= The problem =
Out of the entries that follow, copy each line containing "kitchen".

= Records shown =
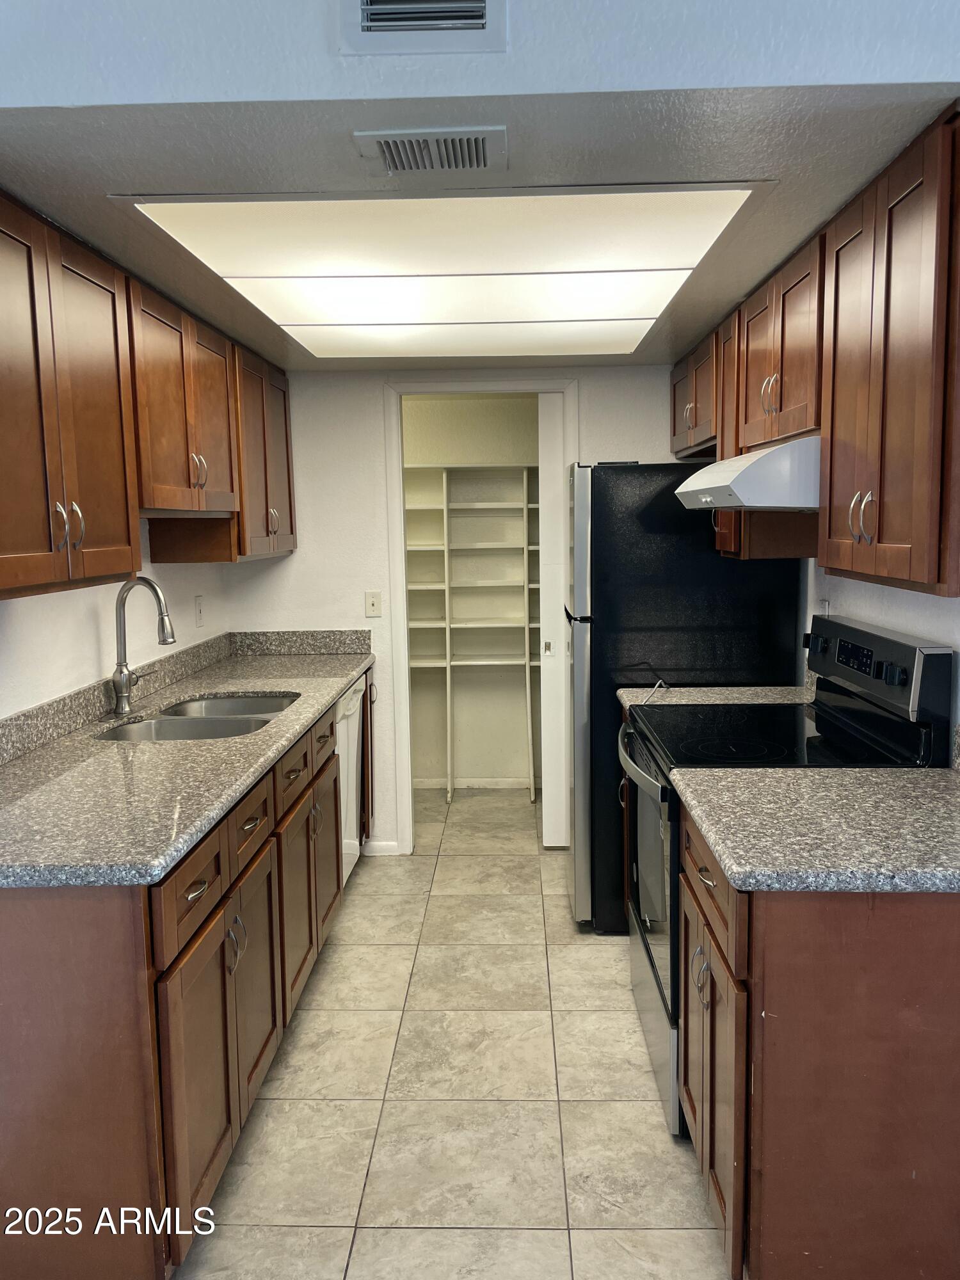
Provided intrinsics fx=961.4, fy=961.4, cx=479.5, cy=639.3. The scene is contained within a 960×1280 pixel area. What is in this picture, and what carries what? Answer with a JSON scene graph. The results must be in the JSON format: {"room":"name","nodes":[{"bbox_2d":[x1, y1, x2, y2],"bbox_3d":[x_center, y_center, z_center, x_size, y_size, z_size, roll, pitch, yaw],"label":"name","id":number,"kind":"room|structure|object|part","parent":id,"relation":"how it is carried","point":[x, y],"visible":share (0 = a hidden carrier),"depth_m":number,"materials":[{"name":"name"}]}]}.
{"room":"kitchen","nodes":[
{"label":"kitchen","id":0,"kind":"room"},
{"bbox_2d":[0,517,230,718],"bbox_3d":[-1.287,0.066,1.847,0.123,2.423,4.986,-1,7,2],"label":"left wall","id":1,"kind":"structure","parent":0,"point":[77,635],"depth_m":2.90,"materials":[{"name":"white paint"}]},
{"bbox_2d":[0,193,294,601],"bbox_3d":[-1.010,-0.602,2.795,0.363,0.789,2.598,-1,7,2],"label":"left upper cabinets","id":2,"kind":"object","parent":1,"relation":"attached to","point":[40,579],"visible":0.98,"depth_m":2.35,"materials":[{"name":"brown wood"}]},
{"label":"handles","id":3,"kind":"part","parent":2,"relation":"part of","materials":[{"name":"metal"}]},
{"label":"pulls","id":4,"kind":"part","parent":2,"relation":"part of","materials":[{"name":"metal"}]},
{"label":"pulls","id":5,"kind":"part","parent":2,"relation":"part of","materials":[{"name":"metal"}]},
{"bbox_2d":[193,594,204,626],"bbox_3d":[-1.130,-0.117,3.881,0.009,0.119,0.075,-1,7,2],"label":"wall outlet","id":6,"kind":"object","parent":1,"relation":"attached to","point":[199,611],"visible":0.97,"depth_m":3.87,"materials":[{"name":"white plastic"}]},
{"bbox_2d":[172,785,733,1279],"bbox_3d":[0.108,1.264,2.127,3.320,0.063,7.280,-1,7,2],"label":"tile floor","id":7,"kind":"structure","parent":0,"point":[383,1238],"depth_m":2.48,"materials":[{"name":"beige tile"}]},
{"bbox_2d":[0,681,367,1276],"bbox_3d":[-0.832,0.717,2.855,0.681,0.880,2.590,-1,7,2],"label":"left base cabinets","id":8,"kind":"object","parent":7,"relation":"on","point":[14,996],"visible":0.71,"depth_m":1.78,"materials":[{"name":"brown wood"}]},
{"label":"end panel","id":9,"kind":"part","parent":8,"relation":"part of","materials":[{"name":"brown wood"}]},
{"bbox_2d":[0,632,378,889],"bbox_3d":[-0.867,0.255,2.998,0.696,0.048,2.872,-1,7,2],"label":"countertop","id":10,"kind":"structure","parent":8,"relation":"on","point":[286,681],"depth_m":2.30,"materials":[{"name":"grey stone"}]},
{"bbox_2d":[110,576,175,713],"bbox_3d":[-1.032,0.010,2.976,0.211,0.412,0.135,-1,7,2],"label":"faucet","id":11,"kind":"object","parent":10,"relation":"on","point":[122,697],"visible":1,"depth_m":2.94,"materials":[{"name":"silver metal"}]},
{"bbox_2d":[94,691,298,741],"bbox_3d":[-0.842,0.335,2.971,0.481,0.186,0.782,-1,7,2],"label":"double sink","id":12,"kind":"object","parent":10,"relation":"in","point":[164,722],"visible":0.32,"depth_m":2.95,"materials":[{"name":"silver metal"}]},
{"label":"drawer","id":13,"kind":"part","parent":8,"relation":"part of","materials":[{"name":"brown wood"}]},
{"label":"drawer pull","id":14,"kind":"part","parent":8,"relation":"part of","materials":[{"name":"metal"}]},
{"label":"cabinet door","id":15,"kind":"part","parent":8,"relation":"part of","materials":[{"name":"brown wood"}]},
{"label":"drawers","id":16,"kind":"part","parent":8,"relation":"part of","materials":[{"name":"brown wood"}]},
{"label":"handles","id":17,"kind":"part","parent":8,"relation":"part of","materials":[{"name":"silver metal"}]},
{"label":"drawer","id":18,"kind":"part","parent":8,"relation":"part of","materials":[{"name":"brown wood"}]},
{"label":"cabinet door","id":19,"kind":"part","parent":8,"relation":"part of","materials":[{"name":"brown wood"}]},
{"bbox_3d":[-0.534,0.375,2.702,0.030,0.142,0.396,-1,7,2],"label":"drawer","id":20,"kind":"part","parent":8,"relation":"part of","materials":[{"name":"brown wood"}]},
{"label":"cabinet door","id":21,"kind":"part","parent":8,"relation":"part of","materials":[{"name":"brown wood"}]},
{"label":"cabinet door","id":22,"kind":"part","parent":8,"relation":"part of","materials":[{"name":"brown wood"}]},
{"bbox_2d":[334,676,365,885],"bbox_3d":[-0.798,0.609,3.820,0.613,0.869,0.594,-1,7,2],"label":"dishwasher","id":23,"kind":"object","parent":7,"relation":"on","point":[352,802],"visible":0.15,"depth_m":3.79,"materials":[{"name":"white metal"}]},
{"bbox_2d":[563,459,807,931],"bbox_3d":[0.717,0.182,3.655,0.795,1.690,0.735,-1,7,2],"label":"refrigerator","id":24,"kind":"object","parent":7,"relation":"on","point":[594,474],"visible":0.49,"depth_m":3.28,"materials":[{"name":"black metal"}]},
{"bbox_2d":[613,613,955,1136],"bbox_3d":[0.729,0.566,2.568,0.698,1.199,0.766,-1,7,2],"label":"stove","id":25,"kind":"object","parent":7,"relation":"on","point":[644,944],"visible":0.39,"depth_m":2.40,"materials":[{"name":"black"}]},
{"bbox_3d":[0.431,0.327,2.655,0.075,0.040,0.619,-1,7,2],"label":"oven handle","id":26,"kind":"part","parent":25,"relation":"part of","materials":[{"name":"metal"}]},
{"bbox_3d":[0.469,0.644,2.642,0.064,0.558,0.722,-1,7,2],"label":"oven door","id":27,"kind":"part","parent":25,"relation":"part of","materials":[{"name":"glass"}]},
{"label":"storage drawer","id":28,"kind":"part","parent":25,"relation":"part of","materials":[{"name":"silver metal"}]},
{"bbox_3d":[1.008,0.063,2.597,0.088,0.185,0.660,-1,7,2],"label":"control panel","id":29,"kind":"part","parent":25,"relation":"part of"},
{"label":"knob","id":30,"kind":"part","parent":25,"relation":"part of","materials":[{"name":"black plastic"}]},
{"bbox_2d":[672,798,959,1279],"bbox_3d":[0.754,0.794,1.975,0.665,0.877,0.742,-1,7,2],"label":"right base cabinet","id":31,"kind":"object","parent":7,"relation":"on","point":[734,1184],"visible":0.77,"depth_m":1.62,"materials":[{"name":"brown wood"}]},
{"bbox_2d":[669,767,959,893],"bbox_3d":[0.780,0.339,1.875,0.712,0.049,0.695,-1,7,2],"label":"countertop","id":32,"kind":"structure","parent":31,"relation":"on","point":[736,875],"depth_m":1.77,"materials":[{"name":"grey stone"}]},
{"bbox_2d":[222,360,684,860],"bbox_3d":[0.099,-0.142,4.291,2.396,2.212,0.121,-1,7,2],"label":"back wall","id":33,"kind":"structure","parent":0,"point":[373,445],"depth_m":4.19,"materials":[{"name":"white paint"}]},
{"bbox_2d":[364,590,382,616],"bbox_3d":[-0.475,-0.159,4.252,0.070,0.115,0.017,-1,7,2],"label":"light switch","id":34,"kind":"object","parent":33,"relation":"attached to","point":[373,603],"visible":0.99,"depth_m":4.25,"materials":[{"name":"plastic"}]},
{"bbox_2d":[362,839,405,856],"bbox_3d":[-0.469,0.941,4.350,0.219,0.076,0.012,-1,7,2],"label":"baseboard","id":35,"kind":"structure","parent":33,"relation":"attached to","point":[386,845],"depth_m":4.34,"materials":[{"name":"white paint"}]},
{"bbox_2d":[384,372,577,851],"bbox_3d":[0.026,-0.088,4.336,0.843,2.104,0.147,-1,7,2],"label":"door frame","id":36,"kind":"structure","parent":33,"relation":"attached to","point":[489,388],"depth_m":4.22,"materials":[{"name":"white paint"}]},
{"bbox_2d":[536,394,570,848],"bbox_3d":[0.513,-0.061,4.249,0.502,2.010,0.079,-1,7,2],"label":"sliding door","id":37,"kind":"structure","parent":36,"relation":"in","point":[552,840],"depth_m":4.22,"materials":[{"name":"white paint"}]},
{"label":"handle","id":38,"kind":"part","parent":37,"relation":"part of","materials":[{"name":"metal"}]},
{"bbox_2d":[401,394,538,782],"bbox_3d":[-0.065,-0.280,5.417,1.848,2.241,0.223,-1,7,2],"label":"pantry wall","id":39,"kind":"structure","parent":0,"point":[491,402],"depth_m":5.43,"materials":[{"name":"paint"}]},
{"bbox_2d":[403,465,540,804],"bbox_3d":[-0.022,-0.041,5.291,1.831,1.788,0.373,-1,7,2],"label":"pantry shelving","id":40,"kind":"object","parent":39,"relation":"attached to","point":[526,624],"visible":0.61,"depth_m":5.21,"materials":[{"name":"white wood"}]},
{"bbox_2d":[408,776,538,789],"bbox_3d":[-0.017,0.816,5.474,1.484,0.063,0.013,-1,7,2],"label":"baseboard","id":41,"kind":"structure","parent":39,"relation":"attached to","point":[484,783],"depth_m":5.47,"materials":[{"name":"white paint"}]},
{"bbox_2d":[0,85,959,368],"bbox_3d":[-0.082,-1.037,2.801,2.189,0.107,2.807,-1,7,2],"label":"ceiling","id":42,"kind":"structure","parent":0,"point":[146,165],"depth_m":1.75,"materials":[{"name":"paint"}]},
{"bbox_2d":[353,126,507,174],"bbox_3d":[-0.084,-0.870,1.717,0.262,0.014,0.178,-1,7,2],"label":"ceiling vent","id":43,"kind":"object","parent":42,"relation":"attached to","point":[475,146],"visible":0.99,"depth_m":1.70,"materials":[{"name":"metal"}]},
{"bbox_2d":[127,187,760,357],"bbox_3d":[-0.046,-0.977,2.756,1.278,0.020,1.787,-1,7,2],"label":"ceiling light","id":44,"kind":"object","parent":42,"relation":"in","point":[616,302],"visible":0.98,"depth_m":2.39,"materials":[{"name":"white plastic"}]},
{"bbox_2d":[0,0,959,109],"bbox_3d":[-0.001,-1.188,1.516,2.549,0.718,0.129,-1,7,2],"label":"upper wall","id":45,"kind":"structure","parent":0,"point":[877,76],"depth_m":1.54,"materials":[{"name":"paint"}]},
{"bbox_2d":[339,0,507,53],"bbox_3d":[-0.092,-1.025,1.499,0.246,0.200,0.018,-1,7,2],"label":"wall vent","id":46,"kind":"object","parent":45,"relation":"attached to","point":[478,17],"visible":0.98,"depth_m":1.51,"materials":[{"name":"metal"}]},
{"bbox_2d":[615,683,810,712],"bbox_3d":[0.806,0.192,3.153,0.660,0.053,0.424,-1,7,2],"label":"countertop","id":47,"kind":"structure","parent":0,"point":[679,689],"depth_m":3.15,"materials":[{"name":"stone"}]},
{"bbox_2d":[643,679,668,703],"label":"power cord","id":48,"kind":"object","parent":47,"relation":"on","point":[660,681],"visible":0.85,"depth_m":3.16,"materials":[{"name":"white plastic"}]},
{"bbox_2d":[803,552,959,748],"bbox_3d":[1.143,0.021,1.847,0.121,2.445,4.208,-1,7,2],"label":"right wall","id":49,"kind":"structure","parent":0,"point":[919,628],"depth_m":2.56,"materials":[{"name":"white paint"}]},
{"bbox_2d":[672,108,959,599],"bbox_3d":[0.911,-0.603,2.614,0.361,0.780,2.106,-1,7,2],"label":"right upper cabinets","id":50,"kind":"object","parent":49,"relation":"attached to","point":[919,560],"visible":0.91,"depth_m":1.95,"materials":[{"name":"brown wood"}]},
{"bbox_2d":[674,433,820,510],"bbox_3d":[0.835,-0.426,2.553,0.499,0.163,0.743,-1,7,2],"label":"range hood","id":51,"kind":"object","parent":50,"relation":"attached to","point":[734,474],"visible":0.64,"depth_m":2.21,"materials":[{"name":"white metal"}]},
{"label":"pulls","id":52,"kind":"part","parent":50,"relation":"part of","materials":[{"name":"metal"}]},
{"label":"handles","id":53,"kind":"part","parent":50,"relation":"part of","materials":[{"name":"metal"}]},
{"bbox_2d":[817,597,831,615],"bbox_3d":[1.120,-0.073,3.132,0.013,0.121,0.071,-1,7,2],"label":"wall outlet","id":54,"kind":"object","parent":49,"relation":"attached to","point":[826,603],"visible":0.38,"depth_m":3.11,"materials":[{"name":"white plastic"}]}
]}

= Answer to this task =
{"room":"kitchen","nodes":[
{"label":"kitchen","id":0,"kind":"room"},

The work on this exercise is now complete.